Q: The beating heart of the campus as we like to call it, or the Learning Research Center, in addition to the Finance Lab and Behavioral Lab and a Center for Management Science and Analytics, are some of the many facilities that will be available to students. Does the shift in the way Management education is conceived today, far more practical than ever before, make you wonder what it’ll be like maybe a decade or two in the future?

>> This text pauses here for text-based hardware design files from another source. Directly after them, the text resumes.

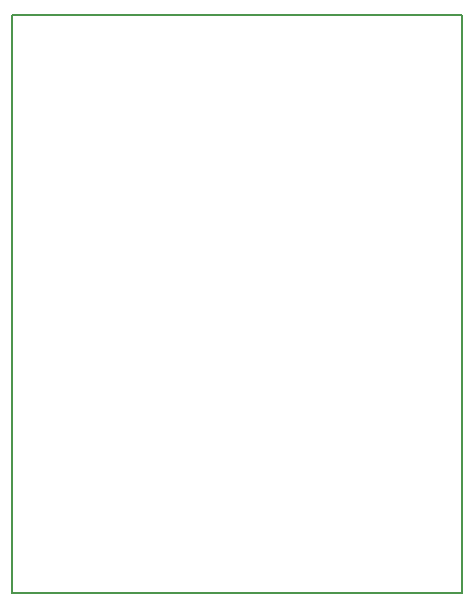
<source format=gbr>
G04 #@! TF.FileFunction,Profile,NP*
%FSLAX46Y46*%
G04 Gerber Fmt 4.6, Leading zero omitted, Abs format (unit mm)*
G04 Created by KiCad (PCBNEW 4.0.7) date 02/16/18 12:23:05*
%MOMM*%
%LPD*%
G01*
G04 APERTURE LIST*
%ADD10C,0.100000*%
%ADD11C,0.150000*%
G04 APERTURE END LIST*
D10*
D11*
X139700000Y-95250000D02*
X139700000Y-95885000D01*
X101600000Y-95250000D02*
X139700000Y-95250000D01*
X101600000Y-144145000D02*
X101600000Y-95250000D01*
X139700000Y-144145000D02*
X101600000Y-144145000D01*
X139700000Y-95250000D02*
X139700000Y-144145000D01*
M02*

</source>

It has to be more practical in the future. The objective of these institutions is to develop executives and leaders for tomorrow. Not just leaders for respective organizations, leaders who will contribute to the development of this country’s future. So to me, management education must be highly practical oriented. I did see the Finance Lab which is under construction and when it’s done, it’s going to be beautiful. I’d love to come back and see how it looks. But to me, this is new pedagogy. Even as much as ten years ago, management education was delivered in a manner that you had to sit in a classroom, listen for an hour and a half, take notes and go back. But Harvard changed that around 30-40 years ago, using the case method of instruction. And the case method of instruction was borrowed from the way lawyers learned. That’s why it’s called a “case”. In law, you learned the finer points of law by reviewing cases that are adjudicated. And Harvard School borrowed that case method of instruction and brought it to the instruction of executives. So instead of lecturing, if you’ve read the case, analyzed the case, either by yourself or in groups and the professors in general use the Socratic method, they didn’t teach or lecture per se, they discuss the case, then the principles that you’re supposed to learn, emerge from the discussion of the case, thus accomplishing active learning. It engages the students as they participate and contribute to the classroom learning, where the professor is not someone who knows everything and since the students are from different backgrounds, they look at the same thing differently which enriches the learning experience for everyone. Now, you have the Finance Lab, the Behavioral lab and others, I see it as an intensity of student engagement. Because what you learn by doing is the best form of learning.
We thank Prof. Ram Narasimhan once again for sparing time from his busy schedule and agreeing to grace the occasion at the Maiden ISDSI International Conference hosted in IIM Trichy. We wish him success in his future endeavours.